Given passage
= Beginning of Section =
Re: PathHierarchyTokenizerFactory single level match

Erick Erickson
Ah, I see. And I doubt there's any position information or vector
information for that field so it's probably as small as it could be
anyway.

One note about stored data, assuming you've set stored="true". It's
all kept in the "fdt" and "fdx" segment files and doesn't have much
effect on the memory requirements for searching. It's only accessed to
return the top N documents, so while the search may look at a zillion
docs, the stored data will only be accessed for, say, the 10 documents
returned. True it occupies a lot of disk space....

Good luck!
On Fri, Nov 23, 2018 at 11:44 AM lstusr 5u93n4 <[hidden email]> wrote:

>
> Lots of discussion about XY problems on this list lately..... Maybe I'm a
> bit guilty. :D
>
> I used the example from the docs to be clear, but our real use case is
> indexing file metadata on a large filesystem. With a few fields like owner,
> group, mode, lastmodified, filesize, type, and path, the path field is the
> only non-numeric, non-date field that can exceed a couple of characters. So
> we want to be able to say: give me all of the directories in a particular
> parent, and get the answer without the children.
>
> Using the level_count is a great idea. I think this is the way we'll go
> here.
>
> Thanks for your help!
>
> Kyle
>
> On Fri, 23 Nov 2018 at 14:18, Erick Erickson <[hidden email]>
> wrote:
>
> > A couple of things.
> >
> > bq. the field is by far the largest contributor to the index size already,
> >
> > That's a rather odd statement. It implies that there's very little
> > else in your documents. If you have any descriptions etc. I'd think
> > that the category info wouldn't be all that huge in comparison. How
> > are you measuring?
> >
> > One alternative would be to index an extra field with just the
> > _number_ of levels, so Books/NonFic/Science would have a second field
> > "level_count" set to 3. Now your secondary search becomes
> > "q=whatever&fq=category:Books/NonFic&fq=level_count:2".
= End of Section =
Recorded information
= Beginning of Section =
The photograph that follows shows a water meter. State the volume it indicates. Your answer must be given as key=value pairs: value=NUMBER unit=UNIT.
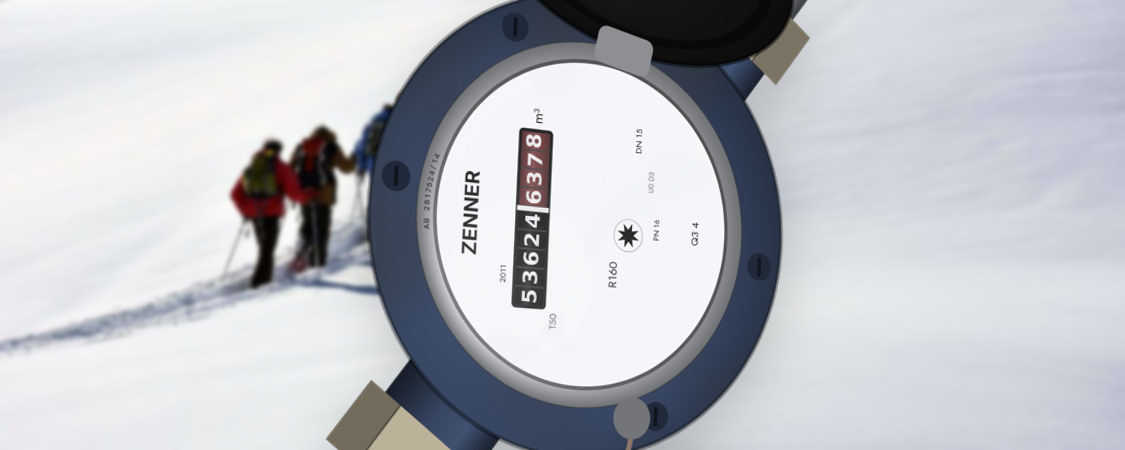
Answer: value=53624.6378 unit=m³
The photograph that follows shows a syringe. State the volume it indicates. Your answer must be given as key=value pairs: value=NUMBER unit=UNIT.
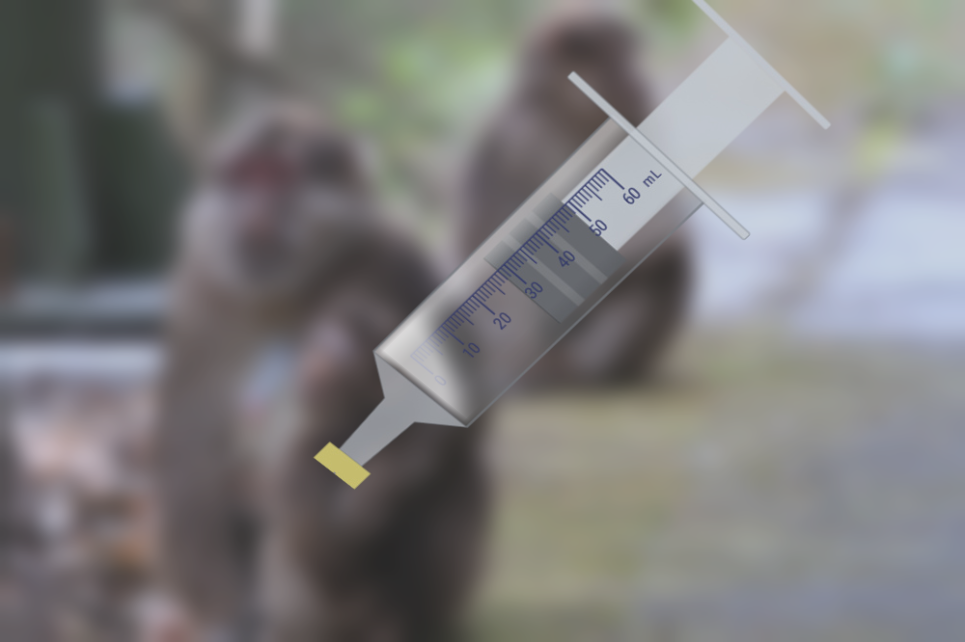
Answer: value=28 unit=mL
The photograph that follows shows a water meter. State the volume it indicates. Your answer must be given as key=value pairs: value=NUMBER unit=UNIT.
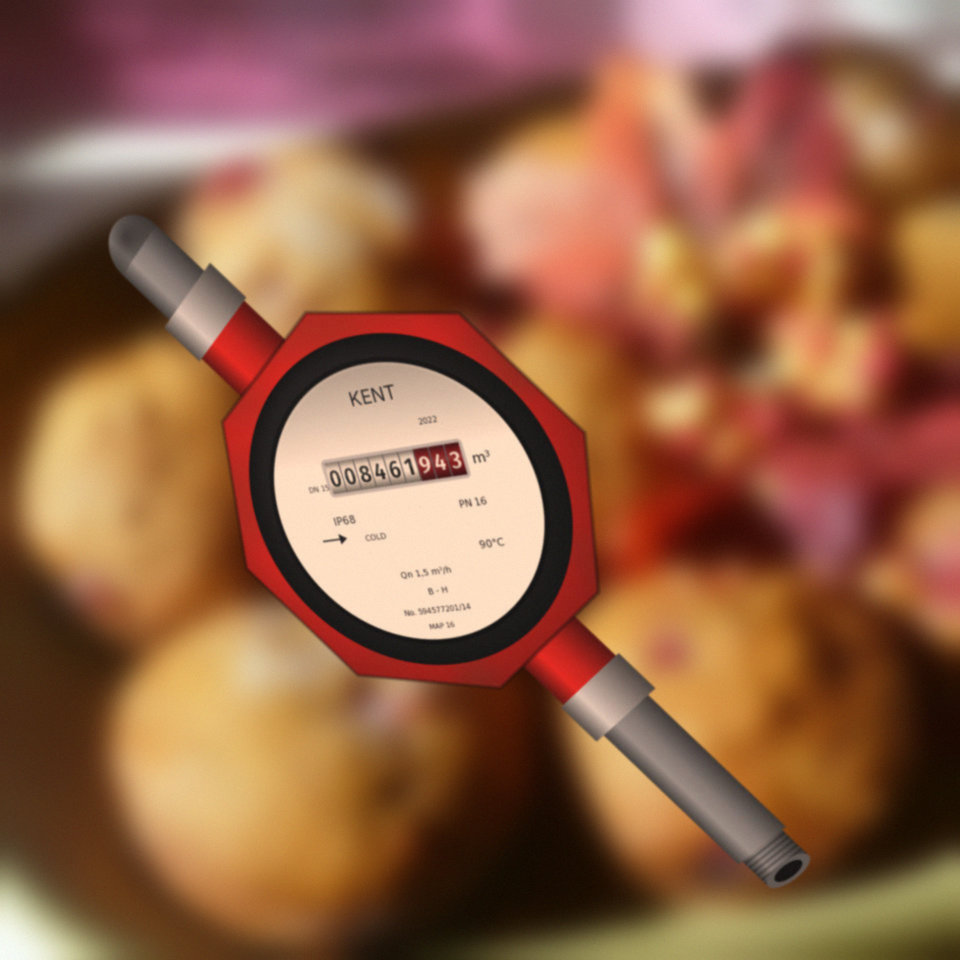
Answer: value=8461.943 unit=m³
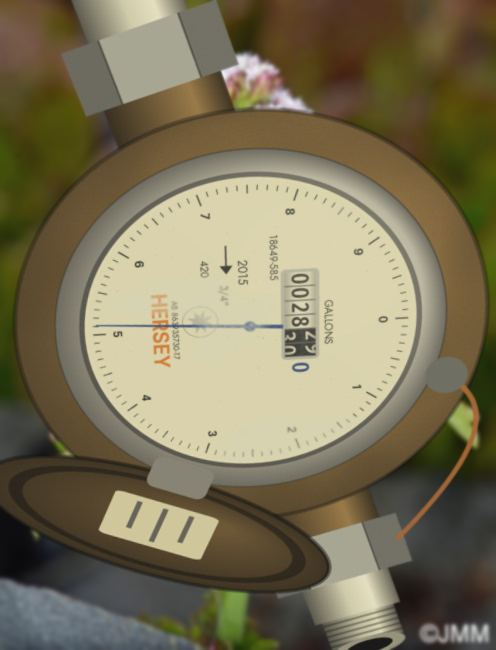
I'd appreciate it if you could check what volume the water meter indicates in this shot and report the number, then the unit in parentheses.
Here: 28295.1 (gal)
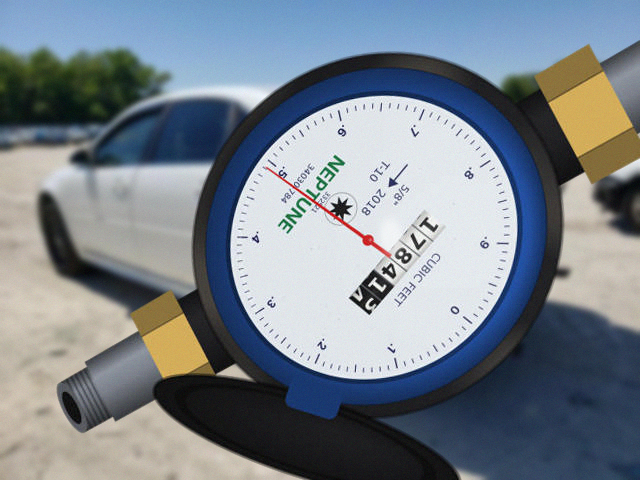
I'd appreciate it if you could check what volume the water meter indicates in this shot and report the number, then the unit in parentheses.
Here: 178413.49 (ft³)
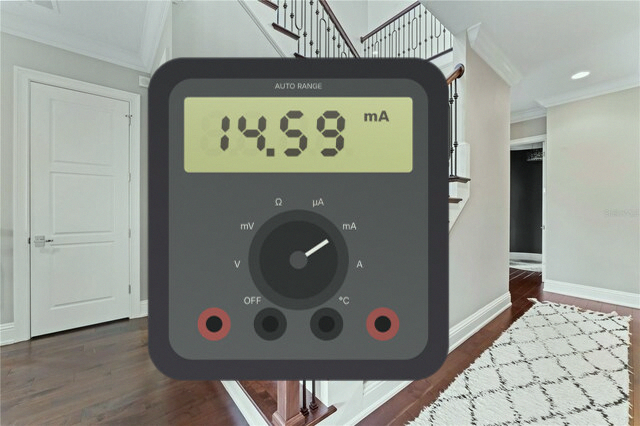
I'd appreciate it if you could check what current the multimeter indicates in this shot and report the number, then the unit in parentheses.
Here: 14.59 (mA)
= End of Section =
= Beginning of Section =
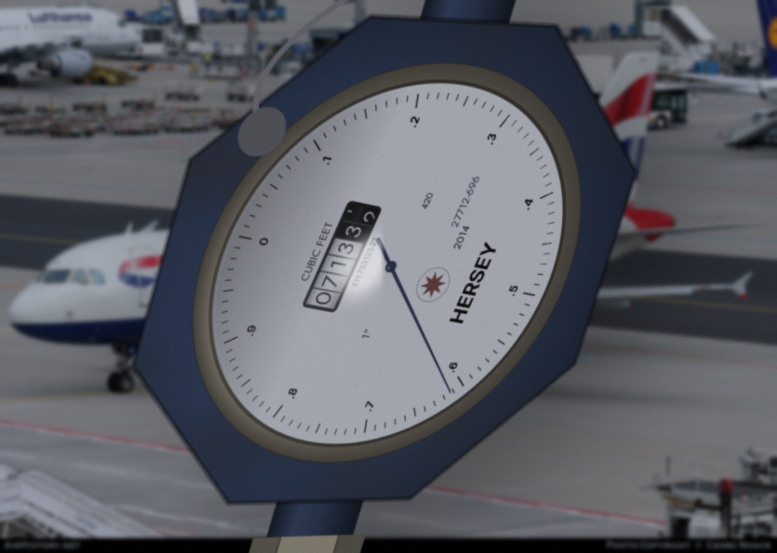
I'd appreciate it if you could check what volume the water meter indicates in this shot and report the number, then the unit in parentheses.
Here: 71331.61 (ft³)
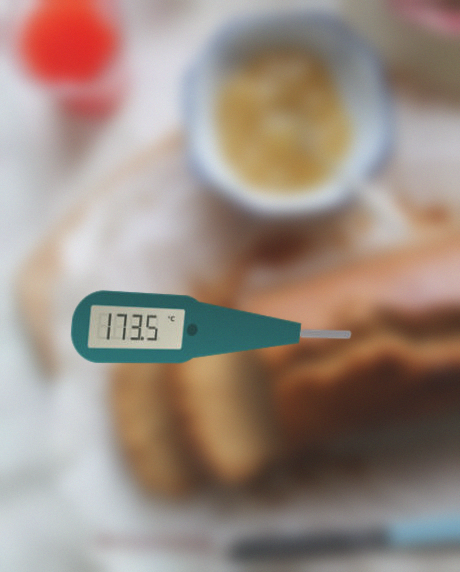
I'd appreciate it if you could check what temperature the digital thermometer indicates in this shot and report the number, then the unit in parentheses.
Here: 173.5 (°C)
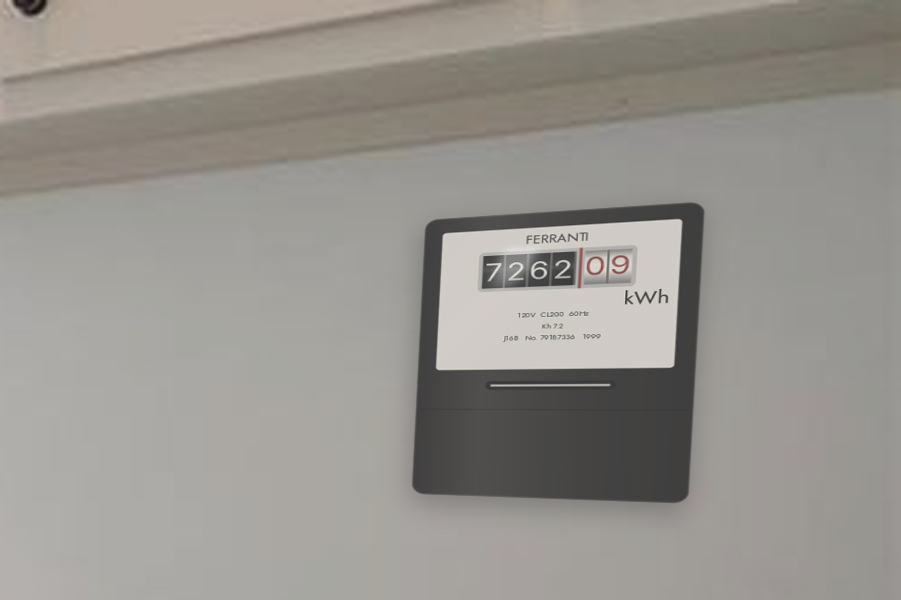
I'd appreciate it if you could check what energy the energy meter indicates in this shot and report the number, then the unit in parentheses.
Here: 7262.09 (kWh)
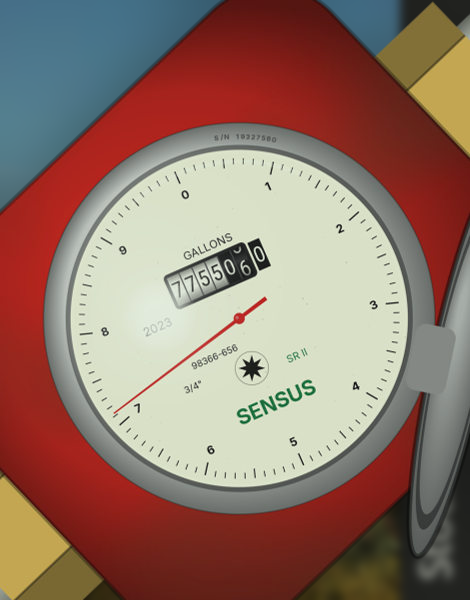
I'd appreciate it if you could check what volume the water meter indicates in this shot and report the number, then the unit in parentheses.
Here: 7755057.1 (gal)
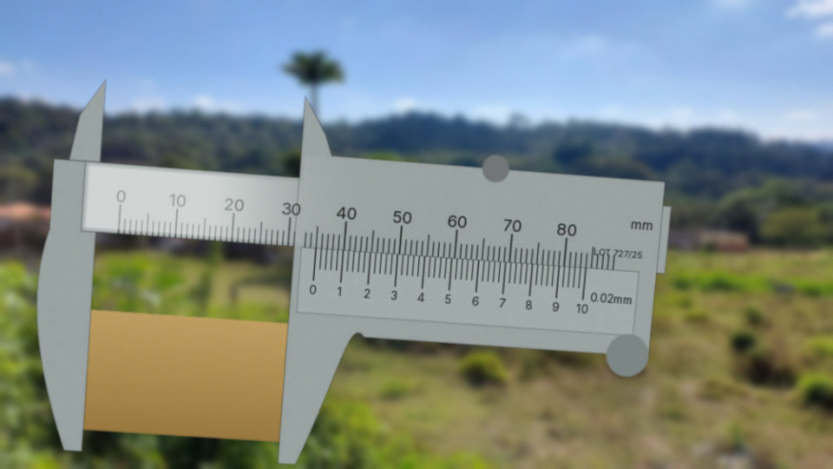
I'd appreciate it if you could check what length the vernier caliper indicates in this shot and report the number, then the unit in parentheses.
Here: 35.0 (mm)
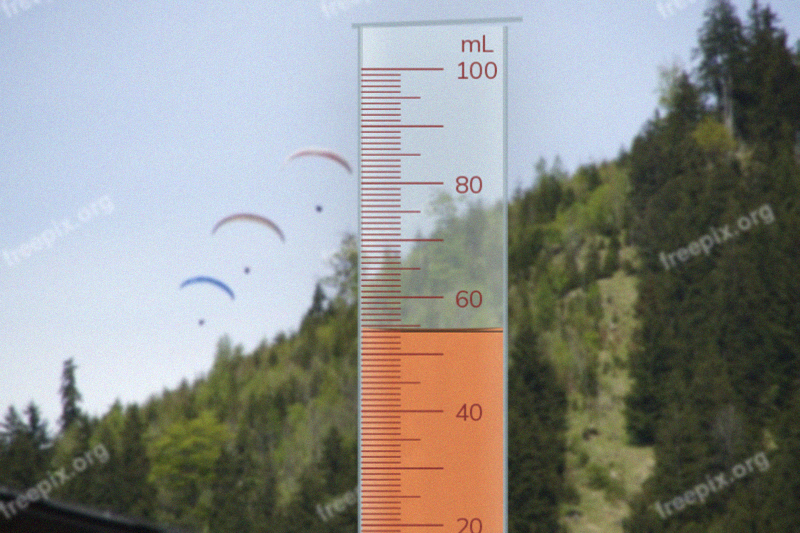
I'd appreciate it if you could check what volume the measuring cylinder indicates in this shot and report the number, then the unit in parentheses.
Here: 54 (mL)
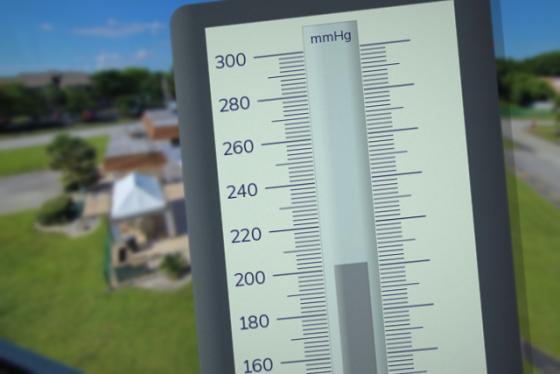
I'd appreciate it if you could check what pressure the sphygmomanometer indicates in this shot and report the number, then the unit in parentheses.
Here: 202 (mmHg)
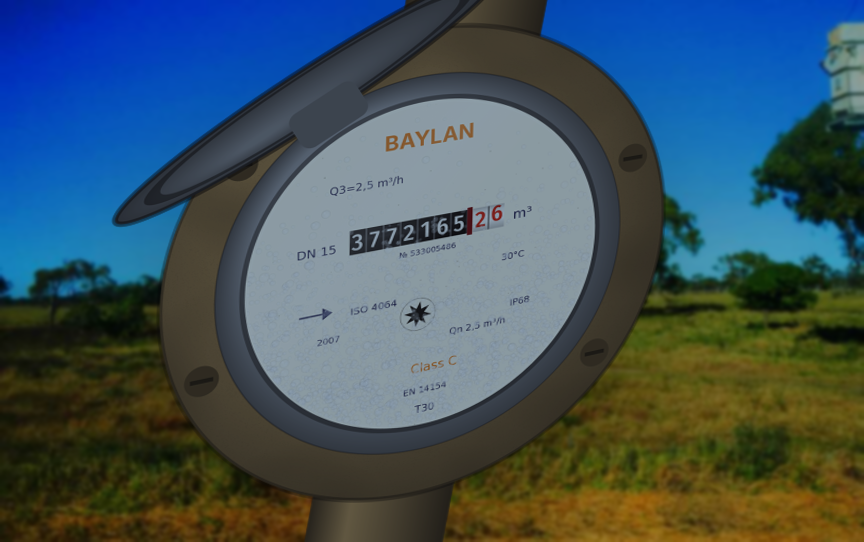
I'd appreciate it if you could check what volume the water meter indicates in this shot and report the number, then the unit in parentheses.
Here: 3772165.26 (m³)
= End of Section =
= Beginning of Section =
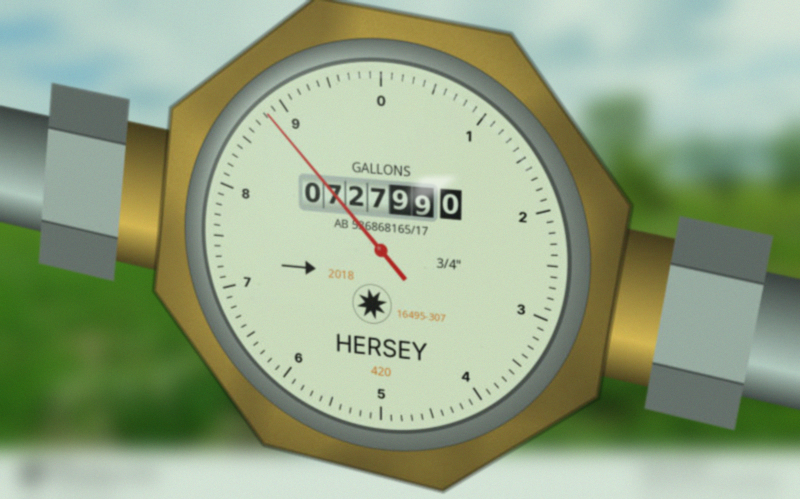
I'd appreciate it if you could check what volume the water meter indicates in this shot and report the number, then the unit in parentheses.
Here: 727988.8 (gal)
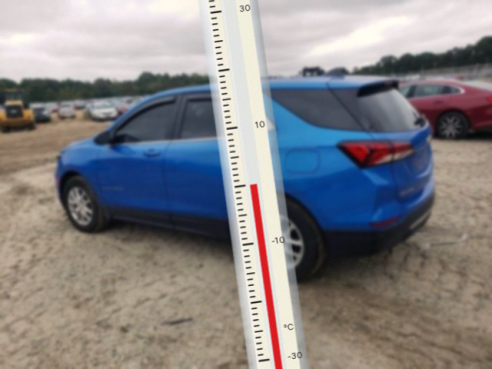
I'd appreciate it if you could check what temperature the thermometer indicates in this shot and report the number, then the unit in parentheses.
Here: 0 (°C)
= End of Section =
Exercise details
Reproduce the stretch of the Solr thread from "Re: PathHierarchyTokenizerFactory single" through "of disk space....".

Exercise solution
Re: PathHierarchyTokenizerFactory single level match

Erick Erickson
Ah, I see. And I doubt there's any position information or vector
information for that field so it's probably as small as it could be
anyway.

One note about stored data, assuming you've set stored="true". It's
all kept in the "fdt" and "fdx" segment files and doesn't have much
effect on the memory requirements for searching. It's only accessed to
return the top N documents, so while the search may look at a zillion
docs, the stored data will only be accessed for, say, the 10 documents
returned. True it occupies a lot of disk space....